As I’ve written about before, one of the top reasons that businesses fail is that they incorrectly price their products. You need to find the “Goldilocks” zone of your pricing — not too high, not too low, just right for your target market.
Many new business owners assume that higher prices lead to higher profits. However, they also want to lower their prices to lure customers away from competitors. These are two sides of the same misconception: pricing for profit. And sadly, this misconception makes businesses unsustainable.
A well-established business has a significant advantage over a new competitor: brand recognition. Consumers are willing to pay higher prices for the experience they’ve come to know. That’s why it’s a mistake to make your price point a key differentiator. People are creatures of habit, so they’re not always willing to switch brands even if it would save them a buck.
This approach also hinders your potential income. When you start with low prices, it’s more difficult to raise them later. This means you’ll need to (a) drastically increase your sales, (b) operate on a shoestring budget, or (c) both to stay afloat. There’s also the concept of perceived value: consumers see cheaper options as less valuable or lower-quality. That’s not a reputation you want to gain.

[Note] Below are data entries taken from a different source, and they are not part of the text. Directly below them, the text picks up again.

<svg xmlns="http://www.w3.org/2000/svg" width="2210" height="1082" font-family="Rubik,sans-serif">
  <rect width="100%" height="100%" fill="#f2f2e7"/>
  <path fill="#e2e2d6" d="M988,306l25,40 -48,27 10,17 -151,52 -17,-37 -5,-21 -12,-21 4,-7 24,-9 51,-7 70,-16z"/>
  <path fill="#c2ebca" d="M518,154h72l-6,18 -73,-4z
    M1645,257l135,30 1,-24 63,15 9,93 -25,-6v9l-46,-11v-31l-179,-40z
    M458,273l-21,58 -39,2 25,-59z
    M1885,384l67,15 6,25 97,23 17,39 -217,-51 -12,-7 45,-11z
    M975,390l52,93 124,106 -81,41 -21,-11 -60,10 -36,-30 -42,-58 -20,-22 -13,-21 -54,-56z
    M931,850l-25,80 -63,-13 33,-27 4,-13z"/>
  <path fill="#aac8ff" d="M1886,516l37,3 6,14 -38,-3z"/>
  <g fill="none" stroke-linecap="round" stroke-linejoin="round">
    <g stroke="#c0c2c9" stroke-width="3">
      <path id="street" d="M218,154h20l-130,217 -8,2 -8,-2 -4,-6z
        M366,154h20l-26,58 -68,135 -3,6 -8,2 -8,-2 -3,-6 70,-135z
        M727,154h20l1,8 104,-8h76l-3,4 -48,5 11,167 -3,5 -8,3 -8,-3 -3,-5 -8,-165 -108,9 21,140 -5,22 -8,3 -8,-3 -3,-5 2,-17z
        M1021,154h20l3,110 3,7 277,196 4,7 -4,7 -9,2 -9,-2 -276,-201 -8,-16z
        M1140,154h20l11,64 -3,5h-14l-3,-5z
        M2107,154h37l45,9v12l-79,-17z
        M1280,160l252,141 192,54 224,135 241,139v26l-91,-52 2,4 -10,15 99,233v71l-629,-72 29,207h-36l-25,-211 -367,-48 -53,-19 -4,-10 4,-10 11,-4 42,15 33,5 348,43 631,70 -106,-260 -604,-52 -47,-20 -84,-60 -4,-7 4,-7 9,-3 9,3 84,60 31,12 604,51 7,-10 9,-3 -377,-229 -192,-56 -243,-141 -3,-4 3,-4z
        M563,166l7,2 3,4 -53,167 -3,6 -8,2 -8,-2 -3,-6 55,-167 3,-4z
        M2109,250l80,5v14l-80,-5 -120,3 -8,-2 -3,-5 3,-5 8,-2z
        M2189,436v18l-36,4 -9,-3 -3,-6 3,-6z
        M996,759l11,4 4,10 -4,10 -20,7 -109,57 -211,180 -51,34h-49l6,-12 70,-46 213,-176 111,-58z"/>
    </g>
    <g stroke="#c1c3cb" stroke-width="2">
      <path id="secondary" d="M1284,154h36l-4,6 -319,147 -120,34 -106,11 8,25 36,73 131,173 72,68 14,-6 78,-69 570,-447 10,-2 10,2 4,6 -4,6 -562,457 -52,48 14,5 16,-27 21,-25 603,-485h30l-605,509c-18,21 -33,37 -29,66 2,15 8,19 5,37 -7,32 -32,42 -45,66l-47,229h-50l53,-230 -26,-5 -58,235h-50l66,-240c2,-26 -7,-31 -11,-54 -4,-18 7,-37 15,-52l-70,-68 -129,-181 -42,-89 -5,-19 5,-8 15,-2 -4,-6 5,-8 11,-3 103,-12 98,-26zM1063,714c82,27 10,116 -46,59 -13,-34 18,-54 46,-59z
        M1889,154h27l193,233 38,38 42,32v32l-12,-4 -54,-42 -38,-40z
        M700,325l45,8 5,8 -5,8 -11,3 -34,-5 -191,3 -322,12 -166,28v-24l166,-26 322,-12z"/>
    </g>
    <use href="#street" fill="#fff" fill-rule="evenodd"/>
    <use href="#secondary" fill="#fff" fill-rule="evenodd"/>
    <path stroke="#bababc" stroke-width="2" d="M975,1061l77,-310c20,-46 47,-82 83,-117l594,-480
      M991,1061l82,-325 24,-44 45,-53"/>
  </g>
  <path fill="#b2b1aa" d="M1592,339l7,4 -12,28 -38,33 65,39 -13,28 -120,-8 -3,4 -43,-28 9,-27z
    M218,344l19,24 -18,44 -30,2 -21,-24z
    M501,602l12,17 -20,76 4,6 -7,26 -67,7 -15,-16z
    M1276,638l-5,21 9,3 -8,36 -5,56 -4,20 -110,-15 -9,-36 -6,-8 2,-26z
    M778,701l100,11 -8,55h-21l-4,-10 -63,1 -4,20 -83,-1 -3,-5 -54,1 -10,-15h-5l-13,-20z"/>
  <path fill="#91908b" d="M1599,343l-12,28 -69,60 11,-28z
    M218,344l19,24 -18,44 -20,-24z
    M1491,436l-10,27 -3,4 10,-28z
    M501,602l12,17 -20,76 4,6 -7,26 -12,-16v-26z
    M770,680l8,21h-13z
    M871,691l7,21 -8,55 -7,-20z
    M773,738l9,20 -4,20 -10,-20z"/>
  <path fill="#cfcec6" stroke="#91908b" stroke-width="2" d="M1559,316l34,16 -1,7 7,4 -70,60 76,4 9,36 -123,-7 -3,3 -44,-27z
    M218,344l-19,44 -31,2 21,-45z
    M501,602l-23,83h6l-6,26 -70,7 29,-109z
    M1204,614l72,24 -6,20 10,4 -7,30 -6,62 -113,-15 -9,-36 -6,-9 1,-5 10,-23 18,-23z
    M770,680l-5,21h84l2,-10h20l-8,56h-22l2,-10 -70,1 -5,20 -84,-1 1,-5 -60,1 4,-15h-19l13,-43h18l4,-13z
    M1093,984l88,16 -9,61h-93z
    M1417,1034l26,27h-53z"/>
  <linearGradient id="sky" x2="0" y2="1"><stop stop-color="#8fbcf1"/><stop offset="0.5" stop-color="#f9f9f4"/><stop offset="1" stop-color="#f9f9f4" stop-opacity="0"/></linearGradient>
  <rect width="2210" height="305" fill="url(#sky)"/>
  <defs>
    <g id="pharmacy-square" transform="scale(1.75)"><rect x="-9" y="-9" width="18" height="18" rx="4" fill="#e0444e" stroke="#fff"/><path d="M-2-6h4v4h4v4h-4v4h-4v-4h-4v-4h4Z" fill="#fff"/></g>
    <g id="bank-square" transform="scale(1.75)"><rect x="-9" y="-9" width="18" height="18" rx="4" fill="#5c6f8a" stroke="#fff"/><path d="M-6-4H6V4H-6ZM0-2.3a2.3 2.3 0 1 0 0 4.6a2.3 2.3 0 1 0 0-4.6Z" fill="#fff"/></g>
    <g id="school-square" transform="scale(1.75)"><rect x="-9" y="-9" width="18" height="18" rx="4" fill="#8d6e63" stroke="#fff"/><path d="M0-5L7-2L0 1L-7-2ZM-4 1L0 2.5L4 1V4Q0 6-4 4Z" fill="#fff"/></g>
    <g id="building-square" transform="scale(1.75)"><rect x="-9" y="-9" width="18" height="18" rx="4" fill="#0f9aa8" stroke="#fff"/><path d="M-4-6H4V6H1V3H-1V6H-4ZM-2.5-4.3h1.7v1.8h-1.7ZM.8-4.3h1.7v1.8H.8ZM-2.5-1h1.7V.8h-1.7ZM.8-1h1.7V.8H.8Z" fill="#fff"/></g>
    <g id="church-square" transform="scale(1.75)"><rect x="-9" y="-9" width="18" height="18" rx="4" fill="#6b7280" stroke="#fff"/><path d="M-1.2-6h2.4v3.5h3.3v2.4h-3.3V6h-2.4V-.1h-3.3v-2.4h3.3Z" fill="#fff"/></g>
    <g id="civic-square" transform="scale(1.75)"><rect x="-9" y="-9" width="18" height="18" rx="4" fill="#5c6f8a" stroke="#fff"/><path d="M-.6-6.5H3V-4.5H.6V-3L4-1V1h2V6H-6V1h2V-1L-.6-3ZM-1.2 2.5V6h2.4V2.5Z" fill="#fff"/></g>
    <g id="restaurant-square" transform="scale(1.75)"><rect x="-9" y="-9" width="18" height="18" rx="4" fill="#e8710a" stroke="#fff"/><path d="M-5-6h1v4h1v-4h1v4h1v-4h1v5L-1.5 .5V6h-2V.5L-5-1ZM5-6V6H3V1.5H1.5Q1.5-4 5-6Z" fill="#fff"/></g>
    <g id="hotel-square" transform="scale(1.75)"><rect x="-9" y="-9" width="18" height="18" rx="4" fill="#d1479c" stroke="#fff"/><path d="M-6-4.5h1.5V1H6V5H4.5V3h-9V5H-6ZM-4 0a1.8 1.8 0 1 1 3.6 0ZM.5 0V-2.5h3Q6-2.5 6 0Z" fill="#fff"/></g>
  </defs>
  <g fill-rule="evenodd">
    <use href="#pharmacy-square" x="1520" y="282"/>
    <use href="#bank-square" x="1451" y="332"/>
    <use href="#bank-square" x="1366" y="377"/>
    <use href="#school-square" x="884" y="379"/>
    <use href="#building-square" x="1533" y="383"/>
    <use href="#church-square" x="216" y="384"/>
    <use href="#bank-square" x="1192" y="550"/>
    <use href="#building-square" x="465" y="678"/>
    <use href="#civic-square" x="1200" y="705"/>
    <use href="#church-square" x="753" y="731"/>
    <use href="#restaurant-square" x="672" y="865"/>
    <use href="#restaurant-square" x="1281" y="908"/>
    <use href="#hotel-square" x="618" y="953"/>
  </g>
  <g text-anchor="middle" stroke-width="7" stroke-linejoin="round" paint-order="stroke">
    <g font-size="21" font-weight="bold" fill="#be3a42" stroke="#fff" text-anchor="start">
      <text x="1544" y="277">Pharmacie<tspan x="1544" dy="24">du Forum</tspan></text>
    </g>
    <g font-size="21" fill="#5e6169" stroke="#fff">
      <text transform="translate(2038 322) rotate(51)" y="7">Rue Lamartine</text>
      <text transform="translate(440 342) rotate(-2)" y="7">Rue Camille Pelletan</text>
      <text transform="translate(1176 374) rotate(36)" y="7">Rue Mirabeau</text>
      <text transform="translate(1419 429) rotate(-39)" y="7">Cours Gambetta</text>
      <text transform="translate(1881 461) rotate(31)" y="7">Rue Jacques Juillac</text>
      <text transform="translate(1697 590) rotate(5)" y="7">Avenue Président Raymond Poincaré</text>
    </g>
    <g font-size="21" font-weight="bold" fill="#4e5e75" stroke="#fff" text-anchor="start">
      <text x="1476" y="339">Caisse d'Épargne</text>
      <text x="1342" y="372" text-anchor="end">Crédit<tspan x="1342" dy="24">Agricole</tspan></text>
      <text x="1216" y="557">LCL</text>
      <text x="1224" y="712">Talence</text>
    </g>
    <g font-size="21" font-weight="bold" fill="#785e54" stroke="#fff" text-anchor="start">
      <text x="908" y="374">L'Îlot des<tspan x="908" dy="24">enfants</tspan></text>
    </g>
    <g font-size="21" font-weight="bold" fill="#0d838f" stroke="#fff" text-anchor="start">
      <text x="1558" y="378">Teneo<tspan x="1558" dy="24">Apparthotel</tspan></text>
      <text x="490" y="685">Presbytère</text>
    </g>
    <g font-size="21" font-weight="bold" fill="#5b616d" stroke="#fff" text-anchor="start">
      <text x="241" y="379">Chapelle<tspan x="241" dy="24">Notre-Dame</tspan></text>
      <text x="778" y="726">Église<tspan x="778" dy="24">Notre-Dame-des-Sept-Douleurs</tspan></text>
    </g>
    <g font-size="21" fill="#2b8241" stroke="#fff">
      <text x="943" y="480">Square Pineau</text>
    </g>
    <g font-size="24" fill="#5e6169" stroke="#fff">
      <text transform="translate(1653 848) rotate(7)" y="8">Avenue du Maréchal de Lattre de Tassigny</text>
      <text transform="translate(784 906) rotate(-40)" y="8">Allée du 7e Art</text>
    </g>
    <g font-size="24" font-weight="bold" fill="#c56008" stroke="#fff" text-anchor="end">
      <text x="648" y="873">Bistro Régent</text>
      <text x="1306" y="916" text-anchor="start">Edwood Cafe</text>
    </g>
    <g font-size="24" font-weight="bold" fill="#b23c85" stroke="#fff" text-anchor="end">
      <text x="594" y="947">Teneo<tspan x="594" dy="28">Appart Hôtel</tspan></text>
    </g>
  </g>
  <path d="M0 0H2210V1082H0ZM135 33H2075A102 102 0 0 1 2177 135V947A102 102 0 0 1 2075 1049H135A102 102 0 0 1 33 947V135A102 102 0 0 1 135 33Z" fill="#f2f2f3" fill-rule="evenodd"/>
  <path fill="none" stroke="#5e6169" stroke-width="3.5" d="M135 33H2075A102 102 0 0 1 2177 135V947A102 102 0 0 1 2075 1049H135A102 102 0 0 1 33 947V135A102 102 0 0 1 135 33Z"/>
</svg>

The higher the revenue, the higher the profit, right? Nope — especially if you have a lot of expenses! Profits are simply your income minus your expenses. You can have revenue flowing in and still be net-negative because your expenses suck up your cash flow.
However, raising your prices isn’t always the solution. This could ward off your target customers or limit your monthly sales. If your industry has a high cost-per-lead, you’ll have to spend a lot just to obtain new customers. It’s almost always easier to price for the value you offer, then continue engaging previous customers for their continued business.
This isn’t untrue per se, but I include it to advise you not to throw money at business problems. Many business owners rack up a long list of expenses (commercial space, signage, software, licenses, etc.) and etch it in stone. They consider their overhead a fixed expense. But in fact, it can be reduced as you find ways to run your business more efficiently!
When your expenses decrease, your profits increase (assuming revenue stays the same). By streamlining your operations and cutting unnecessary costs, you free up some cash flow. Then, you can price your products according to their value and better protect your profit margin.
Pricing is one of the most difficult decisions for a business. It requires a lot of research and deep insights into your target market. The key is to price for value, not for profit or competition. Consumers are willing to pay whatever it takes to solve their pain points. Especially if you’re entering a saturated market, don’t set your prices so low that you seem like a Wish version of the product — or so high that you exit the market. Pricing is a balancing act, but as long as you do your homework, you’ll be in better shape to thrive.